The latest weight-loss drug to be approved by the FDA is called Qsymia (pronounced kew-sum-EE-ah). It has been prescribed for overweight people, so naturally the world of PWS will take an interest in this. To keep you updated with this from a PW perspective, our Vice-President, Janalee Heinemann, has written this review (below). You can also find information here: http://www.bu.edu/today/2012/will-qsymia-make-you-thin. It should be noted that if people are planning to try a drug, it's most useful to do so as part of a controlled trial.

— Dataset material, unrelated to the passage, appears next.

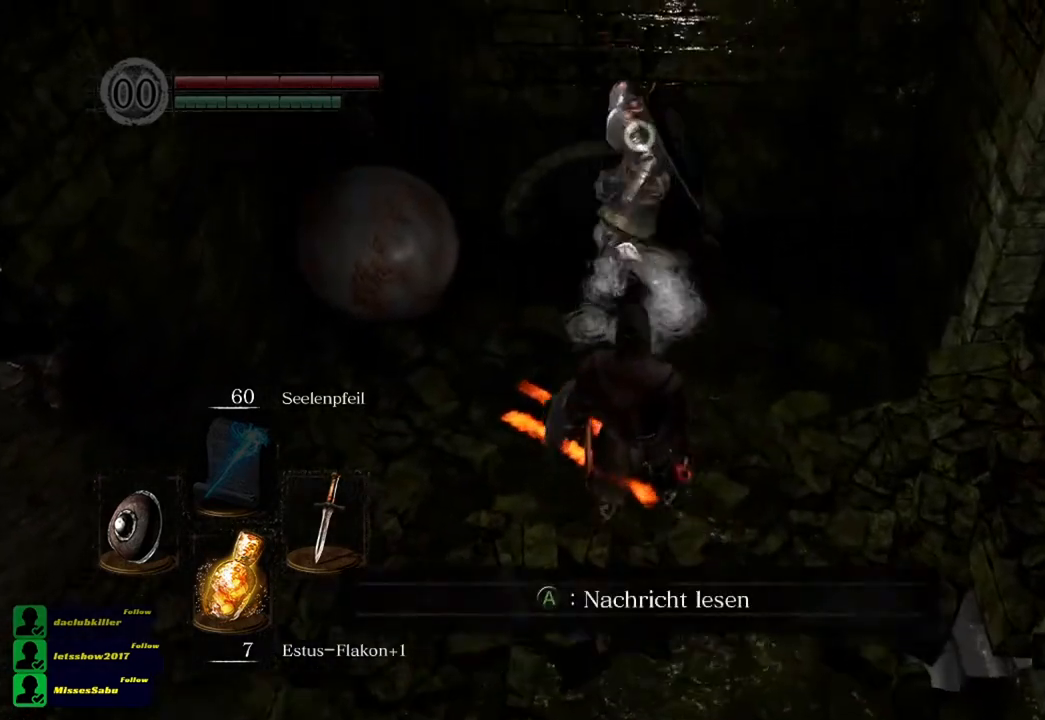
{"buttons": [], "left_stick": "up", "right_stick": "center", "events": [[50, "left_stick", "center"], [383, "left_stick", "up"]]}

Weight Loss Drug Approved by FDA
By: Janalee Heinemann, MSW
PWSA (USA) Director of Research & Medical Affairs
As many of you are probably aware, there is a new weight loss drug, Qsymia, just approved by the FDA. The weight loss was more with this drug than with two others recently reviewed by the FDA and one approved (Lorcaserin/Belviq) that was not nearly as remarkable regarding weight loss. Qsymia is a combination of two older drugs that have long been known to help with weight loss: phentermine (the safer half of the old fen-phen drug that was banned) and topirimate – a drug that was studied back in April 2000 under a PWSA (USA) grant, “Open-Label Pilot Study of Topirimate in Adults with Prader-Willi Syndrome.” Topirimate is an anticonvulsant drug that makes people feel more satiated after eating, which is why we sponsored the study by Nathan A. Shapira, M.D., Ph.D. The study showed that Topirimate did not significantly change the calories consumed, Body Mass Index, or decreased self-reported appetite in PWS. In addition, there were no significant changes in compulsions. Surprisingly though, Topirimate treatment resulted in a clinically significant improvement in the self-injury (i.e., skin-picking) that is characteristic of PWS.
The researchers of Qsymia state that it targets multiple brain signals that drive people to overeat. We cannot say at this time if it will be effective with PWS. Please know that we will keep you informed of any new outcomes on this and other obesity drugs that might be helpful with PWS. Currently, I have been working informally with two pharmaceutical companies who are working on potential products that might impact on PWS, but as with all pharmaceutical companies, there are always strict agreements of confidentiality. We are also working with FPWR on financially supporting the Best Idea Grants post the hyperphagia conference with 2012 One Small Step funds. We never forget that the #1 deadly enemy of PWS is the appetite.